======== RECORDS SHOWN ========

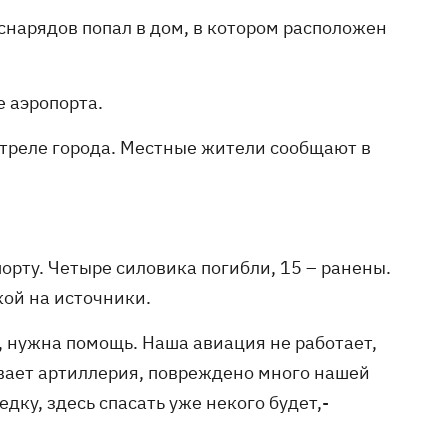
 снарядов попал в дом, в котором расположен
е аэропорта.
треле города. Местные жители сообщают в
рту. Четыре силовика погибли, 15 – ранены.
ой на источники.
 нужна помощь. Наша авиация не работает,
ивает артиллерия, повреждено много нашей
дку, здесь спасать уже некого будет,-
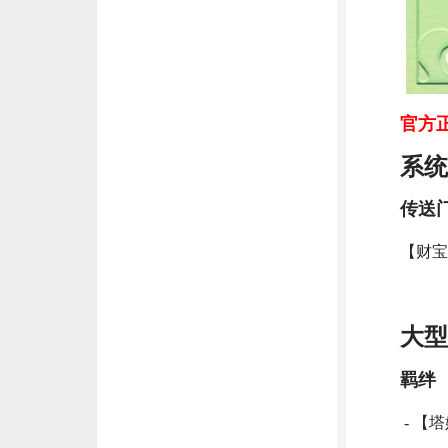
官方
系统
传送
【财宝
大型
羁绊
- 【塔姆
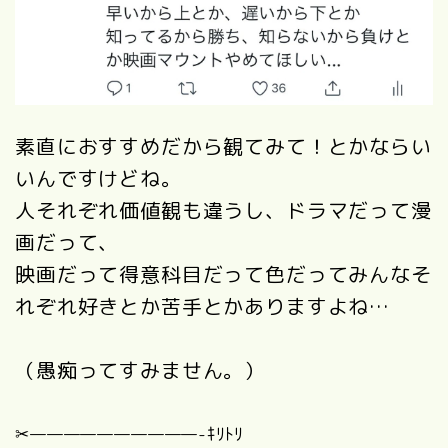
素直におすすめだから観てみて！とかならい
いんですけどね。
人それぞれ価値観も違うし、ドラマだって漫
画だって、
映画だって得意科目だって色だってみんなそ
れぞれ好きとか苦手とかありますよね…
（愚痴ってすみません。）
✂︎——————————-ｷﾘﾄﾘ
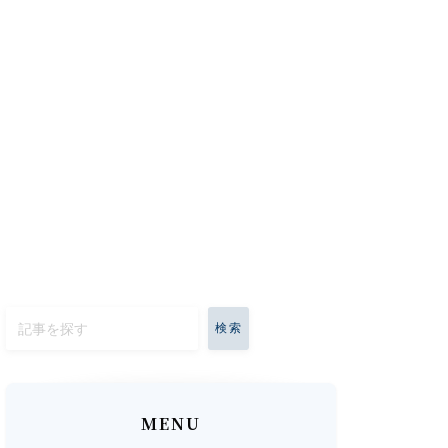
検索
MENU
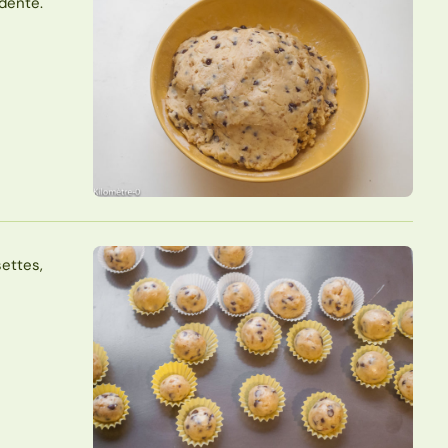
édente.
settes,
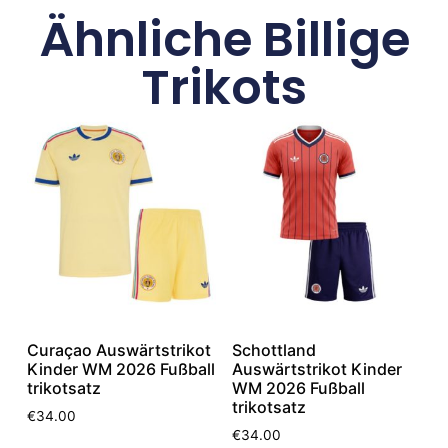
Ähnliche Billige
Trikots
Curaçao Auswärtstrikot
Schottland
Kinder WM 2026 Fußball
Auswärtstrikot Kinder
trikotsatz
WM 2026 Fußball
trikotsatz
€
34.00
€
34.00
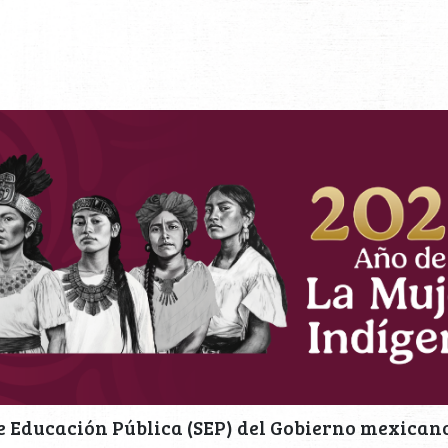
e Educación Pública (SEP) del Gobierno mexican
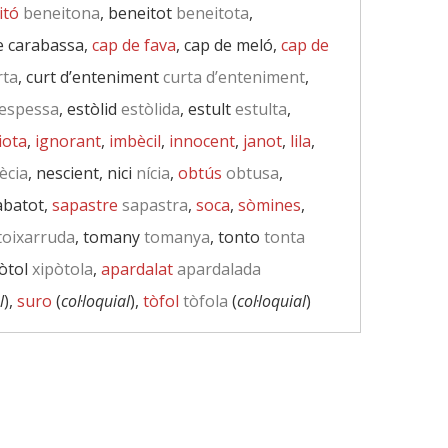
itó
beneitona
, beneitot
beneitota
,
de carabassa,
cap de fava
, cap de meló,
cap de
rta
, curt d’enteniment
curta d’enteniment
,
espessa
, estòlid
estòlida
, estult
estulta
,
iota
,
ignorant
,
imbècil
,
innocent
,
janot
,
lila
,
ècia
, nescient, nici
nícia
,
obtús
obtusa
,
sabatot,
sapastre
sapastra
,
soca
,
sòmines
,
toixarruda
, tomany
tomanya
, tonto
tonta
pòtol
xipòtola
,
apardalat
apardalada
l
),
suro
(
col·loquial
),
tòfol
tòfola
(
col·loquial
)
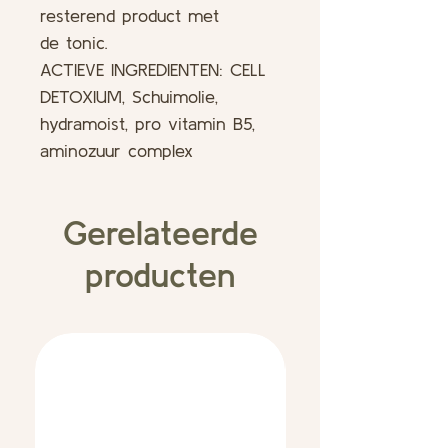
resterend product met
de tonic.
ACTIEVE INGREDIENTEN: CELL
DETOXIUM, Schuimolie,
hydramoist, pro vitamin B5,
aminozuur complex
Gerelateerde
producten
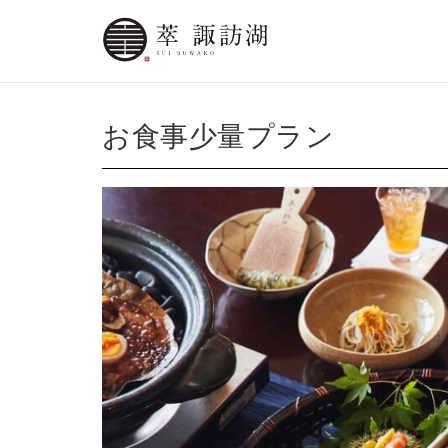
お食事少量プラン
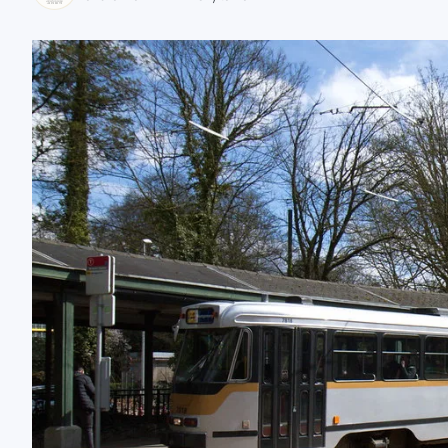
zaobserwuj nas
zaobserwuj nas
zaobserwuj nas
zaobserwuj nas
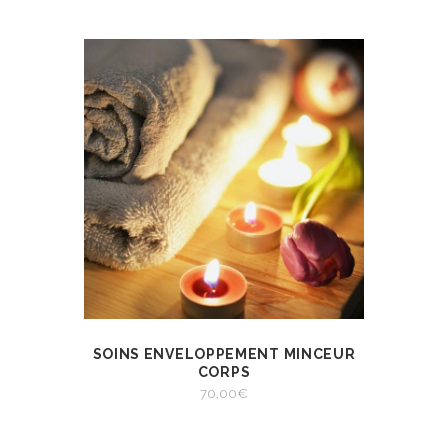
SOINS ENVELOPPEMENT MINCEUR
VIEW
SELECT OPTIONS
CORPS
70,00
€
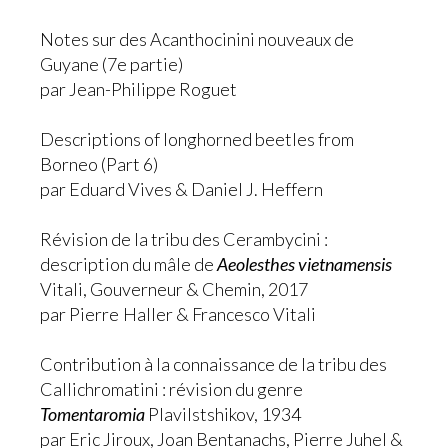
Notes sur des Acanthocinini nouveaux de
Guyane (7e partie)
par Jean-Philippe Roguet
Descriptions of longhorned beetles from
Borneo (Part 6)
par Eduard Vives & Daniel J. Heffern
Révision de la tribu des Cerambycini :
description du mâle de
Aeolesthes vietnamensis
Vitali, Gouverneur & Chemin, 2017
par Pierre Haller & Francesco Vitali
Contribution à la connaissance de la tribu des
Callichromatini : révision du genre
Tomentaromia
Plavilstshikov, 1934
par Eric Jiroux, Joan Bentanachs, Pierre Juhel &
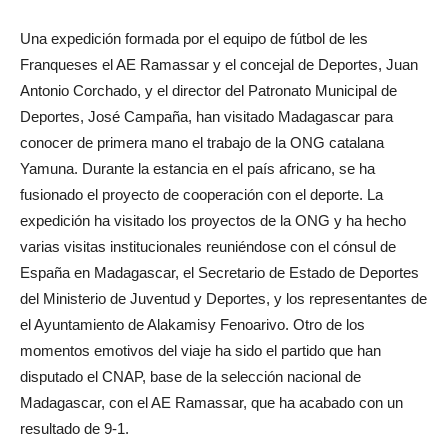
Una expedición formada por el equipo de fútbol de les
Franqueses el AE Ramassar y el concejal de Deportes, Juan
Antonio Corchado, y el director del Patronato Municipal de
Deportes, José Campaña, han visitado Madagascar para
conocer de primera mano
el trabajo de la ONG catalana
Yamuna.
Durante la estancia en el país africano, se ha
fusionado el proyecto de cooperación con el deporte.
La
expedición ha visitado los proyectos de la ONG y ha hecho
varias visitas institucionales reuniéndose con el cónsul de
España en Madagascar, el Secretario de Estado de Deportes
del Ministerio de Juventud y Deportes, y los representantes de
el Ayuntamiento de Alakamisy Fenoarivo.
Otro de los
momentos emotivos del viaje ha sido el partido que han
disputado el CNAP, base de la selección nacional de
Madagascar, con el AE Ramassar, que ha acabado con un
resultado de 9-1.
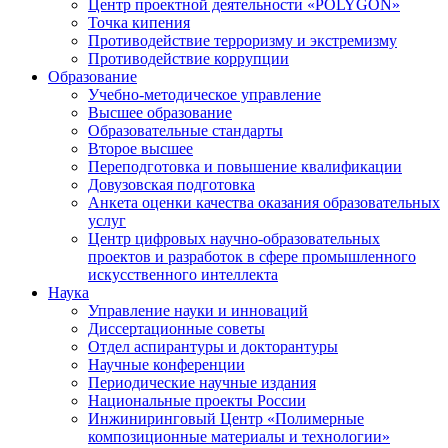
Центр проектной деятельности «POLYGON»
Точка кипения
Противодействие терроризму и экстремизму
Противодействие коррупции
Образование
Учебно-методическое управление
Высшее образование
Образовательные стандарты
Второе высшее
Переподготовка и повышение квалификации
Довузовская подготовка
Анкета оценки качества оказания образовательных
услуг
Центр цифровых научно-образовательных
проектов и разработок в сфере промышленного
искусственного интеллекта
Наука
Управление науки и инноваций
Диссертационные советы
Отдел аспирантуры и докторантуры
Научные конференции
Периодические научные издания
Национальные проекты России
Инжиниринговый Центр «Полимерные
композиционные материалы и технологии»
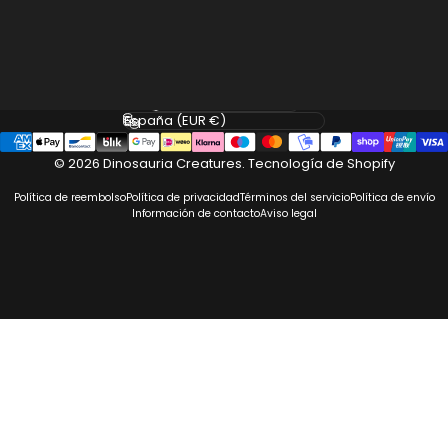
Facebook
Instagram
Idioma
País/región
© 2026 Dinosauria Creatures.
Tecnología de Shopify
Política de reembolso
Política de privacidad
Términos del servicio
Política de envío
Información de contacto
Aviso legal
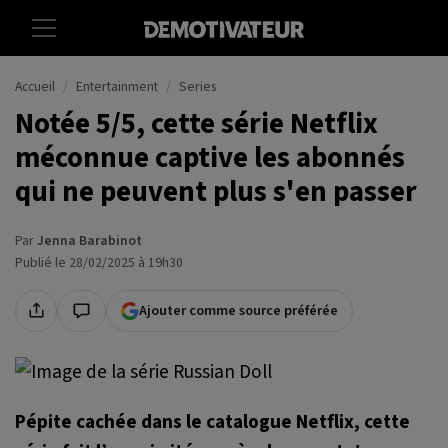
Accueil
Entertainment
Series
Notée 5/5, cette série Netflix
méconnue captive les abonnés
qui ne peuvent plus s'en passer
Par
Jenna Barabinot
Publié le 28/02/2025 à 19h30
Ajouter comme source préférée
Pépite cachée dans le catalogue Netflix, cette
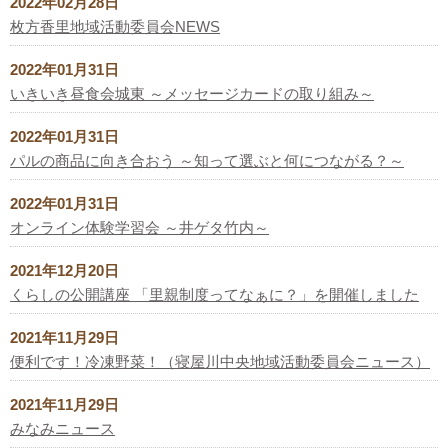
2022年02月28日
枚方香里地域活動委員会NEWS
2022年01月31日
いきいき昼食会城東 ～メッセージカードの取り組み～
2022年01月31日
パルの商品に向き合おう ～知って選ぶと何につながる？～
2022年01月31日
オンライン体験学習会 ～井ゲタ竹内～
2021年12月20日
くらしの公開講座 「里親制度ってなぁに？」を開催しました
2021年11月29日
便利です！冷凍野菜！（寝屋川中央地域活動委員会ニュース）
2021年11月29日
みなみニュース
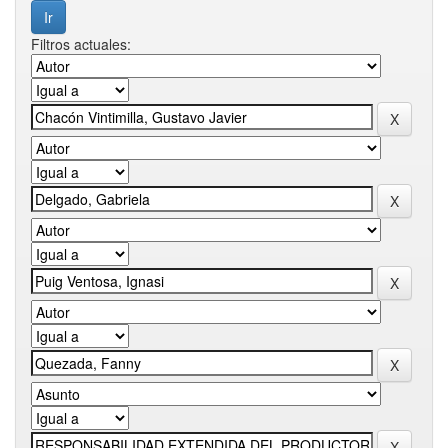
Filtros actuales:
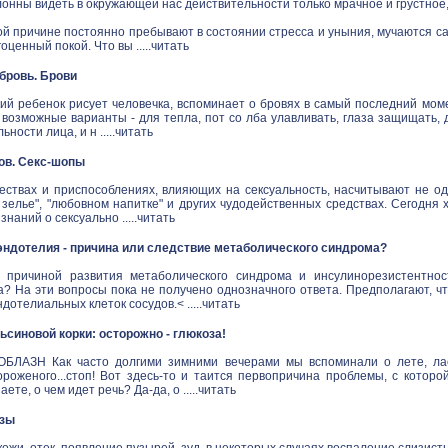
онны видеть в окружающей нас действительности только мрачное и грустное
й причине постоянно пребывают в состоянии стресса и уныния, мучаются са
ценный покой. Что вы .....
читать
в бровь. Брови
ий ребенок рисует человечка, вспоминает о бровях в самый последний моме
 возможные варианты - для тепла, пот со лба улавливать, глаза защищать,
ности лица, и н .....
читать
ов. Секс-шопы
ествах и приспособлениях, влияющих на сексуальность, насчитывают не одн
зелье", "любовном напитке" и других чудодейственных средствах. Сегодня 
наний о сексуально .....
читать
ндотелия - причина или следствие метаболического синдрома?
 причиной развития метаболического синдрома и инсулинорезистентнос
а? На эти вопросы пока не получено однозначного ответа. Предполагают, ч
дотелиальных клеток сосудов.< .....
читать
синовой корки: осторожно - глюкоза!
ЛАЗН Как часто долгими зимними вечерами мы вспоминали о лете, ласк
ороженого...стоп! Вот здесь-то и таится первопричина проблемы, с котор
аете, о чем идет речь? Да-да, о .....
читать
озы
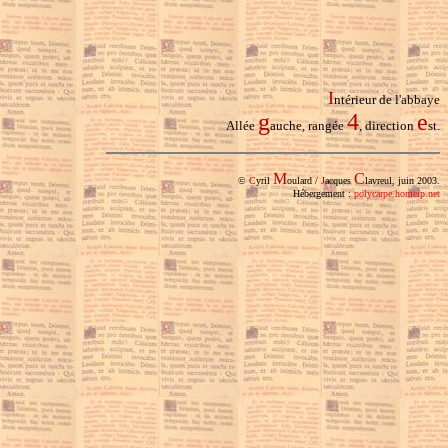
I
ntérieur de l'abbaye
g
4
e
Allée
auche, rangée
, direction
st.
M
C
©
C
yril
oulard /
J
acques
lavreul, juin 2003.
Hébergement :
polycarpe.homeip.net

========

▶ _PROBLEM DESCRIPTION_
Copy all the records above exactly, but leave out the pictures.

▶ _ANSWER BELOW_
 снарядов попал в дом, в котором расположен
е аэропорта.
треле города. Местные жители сообщают в
рту. Четыре силовика погибли, 15 – ранены.
ой на источники.
 нужна помощь. Наша авиация не работает,
ивает артиллерия, повреждено много нашей
дку, здесь спасать уже некого будет,-
官方
系统
传送
【财宝
大型
羁绊
- 【塔姆
素直におすすめだから観てみて！とかならい
いんですけどね。
人それぞれ価値観も違うし、ドラマだって漫
画だって、
映画だって得意科目だって色だってみんなそ
れぞれ好きとか苦手とかありますよね…
（愚痴ってすみません。）
✂︎——————————-ｷﾘﾄﾘ
検索
MENU
édente.
settes,
Ähnliche Billige
Trikots
Curaçao Auswärtstrikot
Schottland
Kinder WM 2026 Fußball
Auswärtstrikot Kinder
trikotsatz
WM 2026 Fußball
trikotsatz
€
34.00
€
34.00
e Educación Pública (SEP) del Gobierno mexican
itó
beneitona
, beneitot
beneitota
,
de carabassa,
cap de fava
, cap de meló,
cap de
rta
, curt d’enteniment
curta d’enteniment
,
espessa
, estòlid
estòlida
, estult
estulta
,
iota
,
ignorant
,
imbècil
,
innocent
,
janot
,
lila
,
ècia
, nescient, nici
nícia
,
obtús
obtusa
,
sabatot,
sapastre
sapastra
,
soca
,
sòmines
,
toixarruda
, tomany
tomanya
, tonto
tonta
pòtol
xipòtola
,
apardalat
apardalada
l
),
suro
(
col·loquial
),
tòfol
tòfola
(
col·loquial
)
resterend product met
de tonic.
ACTIEVE INGREDIENTEN: CELL
DETOXIUM, Schuimolie,
hydramoist, pro vitamin B5,
aminozuur complex
Gerelateerde
producten
お食事少量プラン
zaobserwuj nas
zaobserwuj nas
zaobserwuj nas
zaobserwuj nas
SOINS ENVELOPPEMENT MINCEUR
VIEW
SELECT OPTIONS
CORPS
70,00
€
Notes sur des Acanthocinini nouveaux de
Guyane (7e partie)
par Jean-Philippe Roguet
Descriptions of longhorned beetles from
Borneo (Part 6)
par Eduard Vives & Daniel J. Heffern
Révision de la tribu des Cerambycini :
description du mâle de
Aeolesthes vietnamensis
Vitali, Gouverneur & Chemin, 2017
par Pierre Haller & Francesco Vitali
Contribution à la connaissance de la tribu des
Callichromatini : révision du genre
Tomentaromia
Plavilstshikov, 1934
par Eric Jiroux, Joan Bentanachs, Pierre Juhel &
Una expedición formada por el equipo de fútbol de les
Franqueses el AE Ramassar y el concejal de Deportes, Juan
Antonio Corchado, y el director del Patronato Municipal de
Deportes, José Campaña, han visitado Madagascar para
conocer de primera mano
el trabajo de la ONG catalana
Yamuna.
Durante la estancia en el país africano, se ha
fusionado el proyecto de cooperación con el deporte.
La
expedición ha visitado los proyectos de la ONG y ha hecho
varias visitas institucionales reuniéndose con el cónsul de
España en Madagascar, el Secretario de Estado de Deportes
del Ministerio de Juventud y Deportes, y los representantes de
el Ayuntamiento de Alakamisy Fenoarivo.
Otro de los
momentos emotivos del viaje ha sido el partido que han
disputado el CNAP, base de la selección nacional de
Madagascar, con el AE Ramassar, que ha acabado con un
resultado de 9-1.
Центр проектной деятельности «POLYGON»
Точка кипения
Противодействие терроризму и экстремизму
Противодействие коррупции
Образование
Учебно-методическое управление
Высшее образование
Образовательные стандарты
Второе высшее
Переподготовка и повышение квалификации
Довузовская подготовка
Анкета оценки качества оказания образовательных
услуг
Центр цифровых научно-образовательных
проектов и разработок в сфере промышленного
искусственного интеллекта
Наука
Управление науки и инноваций
Диссертационные советы
Отдел аспирантуры и докторантуры
Научные конференции
Периодические научные издания
Национальные проекты России
Инжиниринговый Центр «Полимерные
композиционные материалы и технологии»
Facebook
Instagram
Idioma
País/región
© 2026 Dinosauria Creatures.
Tecnología de Shopify
Política de reembolso
Política de privacidad
Términos del servicio
Política de envío
Información de contacto
Aviso legal
Accueil
Entertainment
Series
Notée 5/5, cette série Netflix
méconnue captive les abonnés
qui ne peuvent plus s'en passer
Par
Jenna Barabinot
Publié le 28/02/2025 à 19h30
Ajouter comme source préférée
Pépite cachée dans le catalogue Netflix, cette
2022年02月28日
枚方香里地域活動委員会NEWS
2022年01月31日
いきいき昼食会城東 ～メッセージカードの取り組み～
2022年01月31日
パルの商品に向き合おう ～知って選ぶと何につながる？～
2022年01月31日
オンライン体験学習会 ～井ゲタ竹内～
2021年12月20日
くらしの公開講座 「里親制度ってなぁに？」を開催しました
2021年11月29日
便利です！冷凍野菜！（寝屋川中央地域活動委員会ニュース）
2021年11月29日
みなみニュース
Filtros actuales:
онны видеть в окружающей нас действительности только мрачное и грустное
й причине постоянно пребывают в состоянии стресса и уныния, мучаются са
ценный покой. Что вы .....
читать
в бровь. Брови
ий ребенок рисует человечка, вспоминает о бровях в самый последний моме
 возможные варианты - для тепла, пот со лба улавливать, глаза защищать,
ности лица, и н .....
читать
ов. Секс-шопы
ествах и приспособлениях, влияющих на сексуальность, насчитывают не одн
зелье", "любовном напитке" и других чудодейственных средствах. Сегодня 
наний о сексуально .....
читать
ндотелия - причина или следствие метаболического синдрома?
 причиной развития метаболического синдрома и инсулинорезистентнос
а? На эти вопросы пока не получено однозначного ответа. Предполагают, ч
дотелиальных клеток сосудов.< .....
читать
синовой корки: осторожно - глюкоза!
ЛАЗН Как часто долгими зимними вечерами мы вспоминали о лете, ласк
ороженого...стоп! Вот здесь-то и таится первопричина проблемы, с котор
аете, о чем идет речь? Да-да, о .....
читать
озы
I
ntérieur de l'abbaye
g
4
e
Allée
auche, rangée
, direction
st.
M
C
©
C
yril
oulard /
J
acques
lavreul, juin 2003.
Hébergement :
polycarpe.homeip.net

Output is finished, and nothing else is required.